◆ Work task
Give the records from the beginning up to and including the line with "Reading right to left, extract" as a JSON list of strings, one per line, skipping blank lines.

** Opening Given data block **

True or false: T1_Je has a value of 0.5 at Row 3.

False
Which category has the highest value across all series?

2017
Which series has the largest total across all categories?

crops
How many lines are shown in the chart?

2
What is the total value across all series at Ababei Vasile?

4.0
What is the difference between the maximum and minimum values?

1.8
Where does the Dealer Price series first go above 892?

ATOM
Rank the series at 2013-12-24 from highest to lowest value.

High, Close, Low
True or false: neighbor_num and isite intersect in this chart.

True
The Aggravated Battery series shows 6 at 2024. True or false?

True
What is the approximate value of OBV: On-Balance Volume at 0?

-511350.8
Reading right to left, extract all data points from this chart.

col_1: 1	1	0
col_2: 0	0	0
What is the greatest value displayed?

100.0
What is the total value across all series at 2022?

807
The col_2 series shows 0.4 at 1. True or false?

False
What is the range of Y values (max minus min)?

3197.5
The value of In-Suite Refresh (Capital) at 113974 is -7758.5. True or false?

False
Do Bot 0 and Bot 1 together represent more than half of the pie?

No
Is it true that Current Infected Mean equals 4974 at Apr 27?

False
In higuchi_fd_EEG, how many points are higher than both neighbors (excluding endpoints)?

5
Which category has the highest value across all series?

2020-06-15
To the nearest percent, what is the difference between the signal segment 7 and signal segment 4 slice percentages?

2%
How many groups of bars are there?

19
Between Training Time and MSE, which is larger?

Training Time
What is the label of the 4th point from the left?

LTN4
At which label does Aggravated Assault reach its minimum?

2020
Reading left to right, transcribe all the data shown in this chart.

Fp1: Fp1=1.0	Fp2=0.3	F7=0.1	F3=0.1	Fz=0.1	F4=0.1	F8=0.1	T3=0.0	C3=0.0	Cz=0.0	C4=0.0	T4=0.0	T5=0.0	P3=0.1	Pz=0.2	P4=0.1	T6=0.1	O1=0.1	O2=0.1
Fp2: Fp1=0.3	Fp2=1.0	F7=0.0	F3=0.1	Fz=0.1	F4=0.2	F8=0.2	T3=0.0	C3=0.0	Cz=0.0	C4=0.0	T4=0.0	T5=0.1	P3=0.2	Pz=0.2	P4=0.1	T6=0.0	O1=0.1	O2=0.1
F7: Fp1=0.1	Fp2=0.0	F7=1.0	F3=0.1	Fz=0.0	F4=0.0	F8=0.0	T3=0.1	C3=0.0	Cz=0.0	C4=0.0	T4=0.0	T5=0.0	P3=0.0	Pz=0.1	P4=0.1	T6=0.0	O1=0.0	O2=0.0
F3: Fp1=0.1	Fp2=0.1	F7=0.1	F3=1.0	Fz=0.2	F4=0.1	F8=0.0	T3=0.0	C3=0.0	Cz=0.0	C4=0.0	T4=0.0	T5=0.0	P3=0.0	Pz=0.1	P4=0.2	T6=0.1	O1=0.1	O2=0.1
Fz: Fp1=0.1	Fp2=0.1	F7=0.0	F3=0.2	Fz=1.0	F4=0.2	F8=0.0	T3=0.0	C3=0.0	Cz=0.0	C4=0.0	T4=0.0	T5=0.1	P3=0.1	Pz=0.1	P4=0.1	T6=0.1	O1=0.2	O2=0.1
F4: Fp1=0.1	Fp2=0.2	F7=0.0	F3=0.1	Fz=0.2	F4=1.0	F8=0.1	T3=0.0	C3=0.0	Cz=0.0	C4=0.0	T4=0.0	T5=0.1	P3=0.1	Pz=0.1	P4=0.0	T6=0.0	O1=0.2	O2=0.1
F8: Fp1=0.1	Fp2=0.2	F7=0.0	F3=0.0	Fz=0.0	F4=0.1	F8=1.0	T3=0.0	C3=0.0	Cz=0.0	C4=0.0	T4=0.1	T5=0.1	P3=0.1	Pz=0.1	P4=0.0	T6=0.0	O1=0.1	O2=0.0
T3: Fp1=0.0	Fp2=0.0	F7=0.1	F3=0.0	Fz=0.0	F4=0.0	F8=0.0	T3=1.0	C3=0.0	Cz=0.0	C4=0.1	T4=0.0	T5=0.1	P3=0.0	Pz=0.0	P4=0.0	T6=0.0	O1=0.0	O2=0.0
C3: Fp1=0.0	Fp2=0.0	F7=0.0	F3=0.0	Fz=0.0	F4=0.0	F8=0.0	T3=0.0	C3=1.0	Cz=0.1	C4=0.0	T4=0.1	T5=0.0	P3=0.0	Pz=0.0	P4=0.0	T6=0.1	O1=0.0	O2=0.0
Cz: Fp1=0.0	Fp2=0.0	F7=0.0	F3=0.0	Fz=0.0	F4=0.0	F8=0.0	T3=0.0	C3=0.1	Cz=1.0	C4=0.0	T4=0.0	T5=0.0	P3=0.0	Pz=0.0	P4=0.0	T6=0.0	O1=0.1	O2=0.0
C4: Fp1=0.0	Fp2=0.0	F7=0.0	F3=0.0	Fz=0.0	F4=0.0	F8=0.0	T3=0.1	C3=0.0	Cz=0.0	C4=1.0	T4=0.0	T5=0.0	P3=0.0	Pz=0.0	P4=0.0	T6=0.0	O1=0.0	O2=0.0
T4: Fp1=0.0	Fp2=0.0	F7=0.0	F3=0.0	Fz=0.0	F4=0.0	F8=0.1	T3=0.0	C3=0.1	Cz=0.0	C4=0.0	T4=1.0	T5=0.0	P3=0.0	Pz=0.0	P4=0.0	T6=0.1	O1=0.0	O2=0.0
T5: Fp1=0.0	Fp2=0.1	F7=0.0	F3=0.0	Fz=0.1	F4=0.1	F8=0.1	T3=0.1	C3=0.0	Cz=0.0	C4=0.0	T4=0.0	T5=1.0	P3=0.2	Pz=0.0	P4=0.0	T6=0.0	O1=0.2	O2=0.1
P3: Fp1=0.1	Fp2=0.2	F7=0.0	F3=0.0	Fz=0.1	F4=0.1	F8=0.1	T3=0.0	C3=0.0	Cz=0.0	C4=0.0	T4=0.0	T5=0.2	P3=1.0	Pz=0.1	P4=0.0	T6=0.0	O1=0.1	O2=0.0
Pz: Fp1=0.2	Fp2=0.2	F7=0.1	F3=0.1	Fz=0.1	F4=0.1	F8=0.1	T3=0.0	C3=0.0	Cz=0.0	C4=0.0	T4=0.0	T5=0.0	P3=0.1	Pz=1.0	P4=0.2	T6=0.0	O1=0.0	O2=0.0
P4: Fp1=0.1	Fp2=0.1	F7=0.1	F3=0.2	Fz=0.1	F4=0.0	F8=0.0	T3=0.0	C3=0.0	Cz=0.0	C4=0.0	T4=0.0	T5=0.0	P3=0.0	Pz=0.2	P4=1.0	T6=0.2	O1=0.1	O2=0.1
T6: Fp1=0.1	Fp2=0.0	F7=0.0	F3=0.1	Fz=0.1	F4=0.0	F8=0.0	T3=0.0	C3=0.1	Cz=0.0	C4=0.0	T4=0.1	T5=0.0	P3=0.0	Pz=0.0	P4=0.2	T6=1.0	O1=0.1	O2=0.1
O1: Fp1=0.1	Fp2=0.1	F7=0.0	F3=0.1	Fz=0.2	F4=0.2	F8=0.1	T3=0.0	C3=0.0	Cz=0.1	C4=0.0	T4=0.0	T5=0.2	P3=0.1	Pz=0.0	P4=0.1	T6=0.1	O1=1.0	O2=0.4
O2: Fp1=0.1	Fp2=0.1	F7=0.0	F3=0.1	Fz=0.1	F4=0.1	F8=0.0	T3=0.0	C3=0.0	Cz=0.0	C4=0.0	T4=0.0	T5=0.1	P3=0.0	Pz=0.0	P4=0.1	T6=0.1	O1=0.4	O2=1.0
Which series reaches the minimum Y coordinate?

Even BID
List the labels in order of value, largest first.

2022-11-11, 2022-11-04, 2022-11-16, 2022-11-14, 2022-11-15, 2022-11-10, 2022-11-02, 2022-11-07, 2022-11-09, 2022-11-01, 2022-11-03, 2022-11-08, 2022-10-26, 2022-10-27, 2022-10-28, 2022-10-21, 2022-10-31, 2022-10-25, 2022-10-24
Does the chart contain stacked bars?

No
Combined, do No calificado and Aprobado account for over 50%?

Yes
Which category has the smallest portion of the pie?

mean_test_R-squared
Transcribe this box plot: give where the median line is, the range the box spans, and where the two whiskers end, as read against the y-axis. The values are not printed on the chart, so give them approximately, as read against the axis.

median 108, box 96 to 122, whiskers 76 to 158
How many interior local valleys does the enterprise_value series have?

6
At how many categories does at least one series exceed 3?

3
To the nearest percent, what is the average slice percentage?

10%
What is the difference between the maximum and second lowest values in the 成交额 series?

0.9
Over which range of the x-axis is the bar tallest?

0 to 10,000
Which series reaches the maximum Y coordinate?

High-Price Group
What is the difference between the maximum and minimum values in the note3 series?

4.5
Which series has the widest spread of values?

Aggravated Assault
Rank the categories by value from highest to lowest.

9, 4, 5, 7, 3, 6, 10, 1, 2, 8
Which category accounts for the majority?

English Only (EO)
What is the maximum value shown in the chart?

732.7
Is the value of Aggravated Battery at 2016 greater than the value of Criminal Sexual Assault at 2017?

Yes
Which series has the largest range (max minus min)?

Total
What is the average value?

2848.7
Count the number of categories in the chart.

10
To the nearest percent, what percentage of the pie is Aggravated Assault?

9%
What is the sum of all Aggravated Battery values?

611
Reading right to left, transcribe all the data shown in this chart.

** Closing Given data block **

◆ Exercise output
[
  "True or false: T1_Je has a value of 0.5 at Row 3.",
  "False",
  "Which category has the highest value across all series?",
  "2017",
  "Which series has the largest total across all categories?",
  "crops",
  "How many lines are shown in the chart?",
  "2",
  "What is the total value across all series at Ababei Vasile?",
  "4.0",
  "What is the difference between the maximum and minimum values?",
  "1.8",
  "Where does the Dealer Price series first go above 892?",
  "ATOM",
  "Rank the series at 2013-12-24 from highest to lowest value.",
  "High, Close, Low",
  "True or false: neighbor_num and isite intersect in this chart.",
  "True",
  "The Aggravated Battery series shows 6 at 2024. True or false?",
  "True",
  "What is the approximate value of OBV: On-Balance Volume at 0?",
  "-511350.8",
  "Reading right to left, extract all data points from this chart."
]